Resnick shifted in his chair. "Still no sign of Brent, I presume?"

"Nothing. As far as we know, he's still in Jamaica. We're liaising with the police there as much as we can, but it's not easy. And he's not the only one missing."

"How d'you mean?"

"Alexander Bucur and Andreea Florescu. They seem to have been missing since the day after the murder."

"You think there's a connection?"

Karen smiled. "Depends how much faith you put in coincidence."

"The reason Lynn went down, Andreea was frightened. I know from what Lynn told me, she'd been threatened before."

"This was over the Zoukas case?"

"Yes. They warned her with what might happen if she agreed to give evidence."

"Which she did."

Resnick nodded.

"There's every sign she and Alexander have both disappeared," Karen said.

"Together?"

"Not as far as we know."

Karen's phone rang suddenly. "I'll be right down," she said, and then, to Resnick: "Howard Brent's just walked into the station under his own steam."

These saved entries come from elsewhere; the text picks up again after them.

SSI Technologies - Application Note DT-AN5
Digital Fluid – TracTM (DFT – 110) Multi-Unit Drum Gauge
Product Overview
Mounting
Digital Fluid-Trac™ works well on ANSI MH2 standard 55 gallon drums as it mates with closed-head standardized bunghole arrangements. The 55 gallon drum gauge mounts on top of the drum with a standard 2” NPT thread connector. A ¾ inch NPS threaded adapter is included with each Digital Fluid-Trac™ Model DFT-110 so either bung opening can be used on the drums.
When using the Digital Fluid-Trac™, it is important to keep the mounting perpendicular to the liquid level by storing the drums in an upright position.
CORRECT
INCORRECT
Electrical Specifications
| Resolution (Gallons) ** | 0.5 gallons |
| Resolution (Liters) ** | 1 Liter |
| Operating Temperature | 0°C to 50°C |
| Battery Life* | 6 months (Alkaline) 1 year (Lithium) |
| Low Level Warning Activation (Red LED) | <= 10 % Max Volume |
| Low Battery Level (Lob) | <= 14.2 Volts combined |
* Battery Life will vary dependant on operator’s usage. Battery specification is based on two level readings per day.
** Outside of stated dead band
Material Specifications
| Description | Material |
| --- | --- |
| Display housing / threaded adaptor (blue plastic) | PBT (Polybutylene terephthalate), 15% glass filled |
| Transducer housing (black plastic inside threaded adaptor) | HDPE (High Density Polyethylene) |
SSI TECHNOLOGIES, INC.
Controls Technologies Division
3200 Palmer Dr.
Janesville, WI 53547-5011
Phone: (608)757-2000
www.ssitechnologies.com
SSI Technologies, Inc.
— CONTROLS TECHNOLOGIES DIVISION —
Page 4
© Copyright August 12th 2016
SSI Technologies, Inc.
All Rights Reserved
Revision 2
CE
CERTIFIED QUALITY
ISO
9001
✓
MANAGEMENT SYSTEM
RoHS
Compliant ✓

The reception area was busy: a couple of youths sitting morosely, one nursing a bloodied nose; a man in camouflage trousers and a Forest shirt, half his hair shaven away where a wound had been stitched; another man, older, with greying dreadlocks, reciting from the Bible, and a young woman, skinny and pale, holding a four- or five-month-old baby against her chest, while another child, barely a year older, alternately wailed and whimpered from the buggy by her side.

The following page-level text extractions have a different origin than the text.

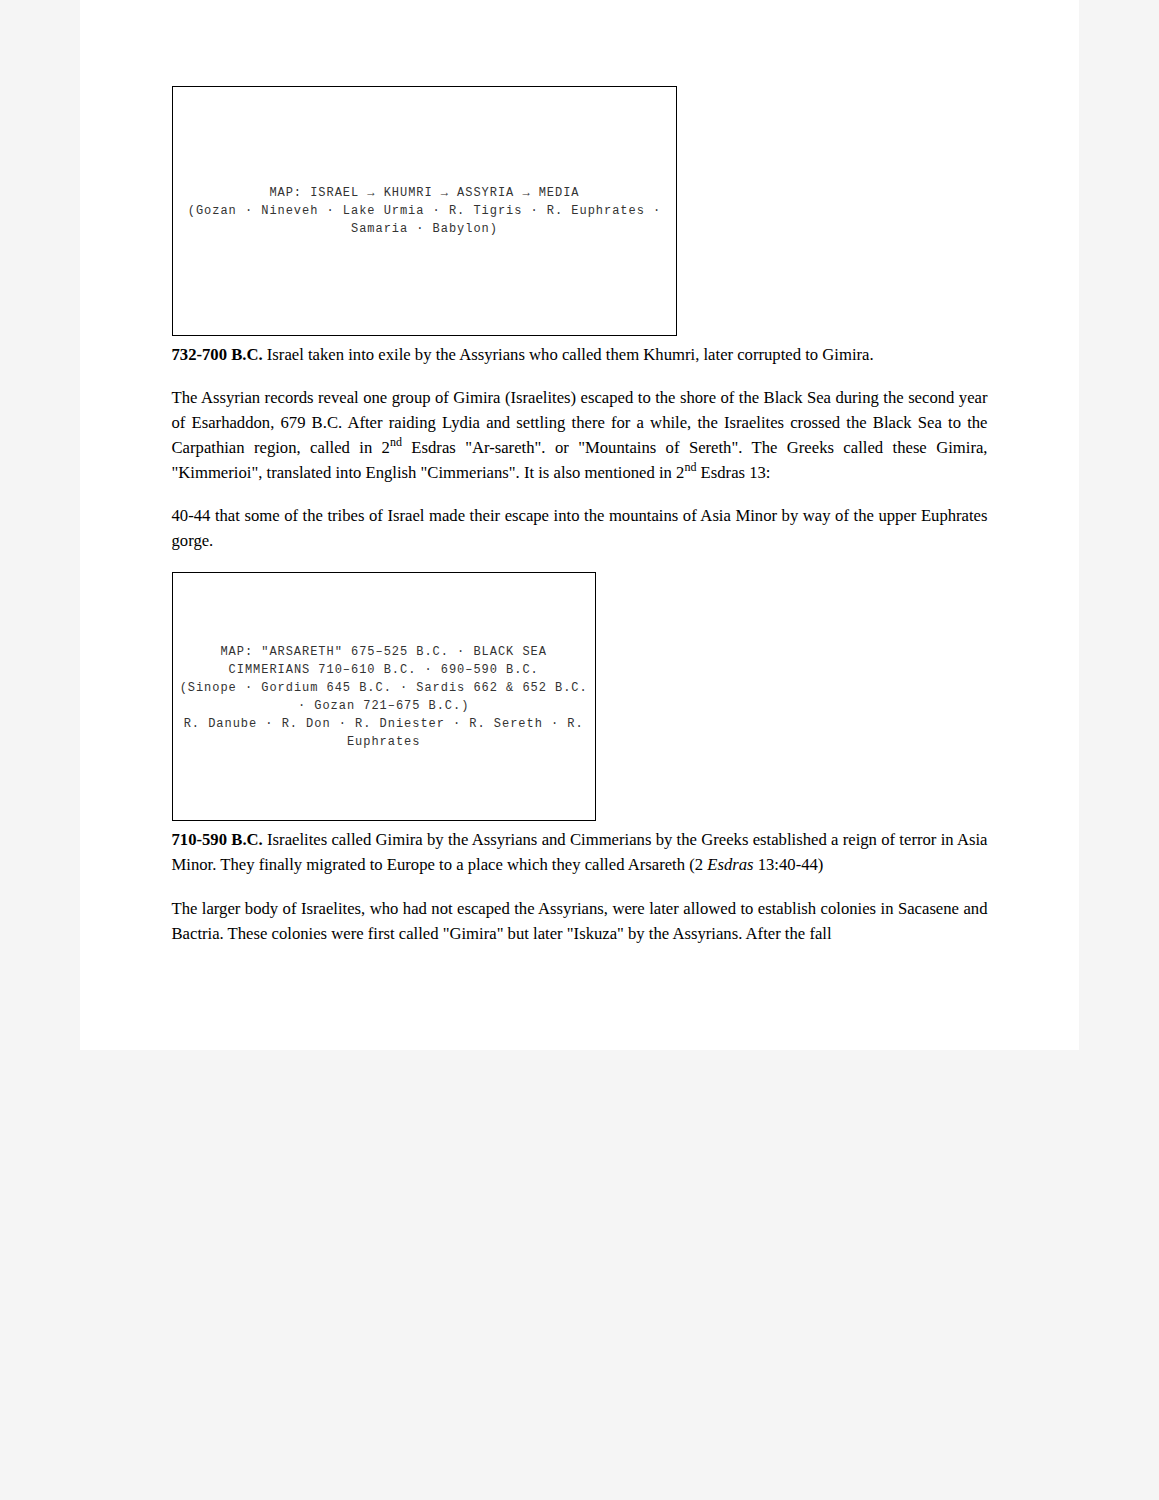MAP: ISRAEL → KHUMRI → ASSYRIA → MEDIA
(Gozan · Nineveh · Lake Urmia · R. Tigris · R. Euphrates · Samaria · Babylon)
732-700 B.C. Israel taken into exile by the Assyrians who called them Khumri, later corrupted to Gimira.
The Assyrian records reveal one group of Gimira (Israelites) escaped to the shore of the Black Sea during the second year of Esarhaddon, 679 B.C. After raiding Lydia and settling there for a while, the Israelites crossed the Black Sea to the Carpathian region, called in 2nd Esdras "Ar-sareth". or "Mountains of Sereth". The Greeks called these Gimira, "Kimmerioi", translated into English "Cimmerians". It is also mentioned in 2nd Esdras 13:
40-44 that some of the tribes of Israel made their escape into the mountains of Asia Minor by way of the upper Euphrates gorge.
MAP: "ARSARETH" 675–525 B.C. · BLACK SEA
CIMMERIANS 710–610 B.C. · 690–590 B.C.
(Sinope · Gordium 645 B.C. · Sardis 662 & 652 B.C. · Gozan 721–675 B.C.)
R. Danube · R. Don · R. Dniester · R. Sereth · R. Euphrates
710-590 B.C. Israelites called Gimira by the Assyrians and Cimmerians by the Greeks established a reign of terror in Asia Minor. They finally migrated to Europe to a place which they called Arsareth (2 Esdras 13:40-44)
The larger body of Israelites, who had not escaped the Assyrians, were later allowed to establish colonies in Sacasene and Bactria. These colonies were first called "Gimira" but later "Iskuza" by the Assyrians. After the fall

In the midst of all this stood Howard Brent. Black leather jacket, white T-shirt, dark wide-legged trousers, black-and-white leather shoes; diamond stud in his left ear, gold chain round his neck. Handsome. Tall. As Karen entered, Resnick close behind her, he stood taller still.

Seeing Resnick, his eyes gleamed.

"I hear your woman died," he said. "Shot dead, ain't it? Shot through the head. An' you know how that make me feel?" His face broke into a smile. "That makes me feel good, you
know? Good inside. 'Cause now you know. You know what it's like. To have someone you love—"

Resnick charged at him, head down, fists raised.

At the last moment, Brent sidestepped and stuck out a leg, tripping Resnick so that he went headlong, all balance gone, one arm twisting beneath him, his face slamming into the wall where it met the floor.

Two uniformed officers seized Brent by the arms and pulled him back.

Karen went to where Resnick lay, barely moving, on the ground.

Brent still smiling, shaking his head.

"Ambulance!" Karen shouted. "Now!"

When she and another officer helped Resnick to sit up, there was a cut above his right eye which was closing fast. Blood from his broken nose had splattered all down the front of his shirt.

Thirty-two

One of the paramedics reset Resnick's nose before leading him to the ambulance. "There," he said, as Resnick screamed. "Better than new." At the hospital, seven stitches were inserted over his cut eye, and an X-ray determined that his left elbow, though extremely painful, was badly bruised and not broken; a precautionary CT scan revealed no intracranial haemorrhaging. Patched up and armed with a healthy dose of ibuprofen, he was sent on his way. Medical expertise could do nothing for his injured pride, the overwhelming sense of his own stupidity.

With unwonted speed, the Force's Professional Standards Unit rolled into action. At a little after ten the following morning, the Police Surgeon deemed Resnick, somewhat conveniently, to be suffering from post-traumatic stress syndrome and registered him as officially unfit for duty.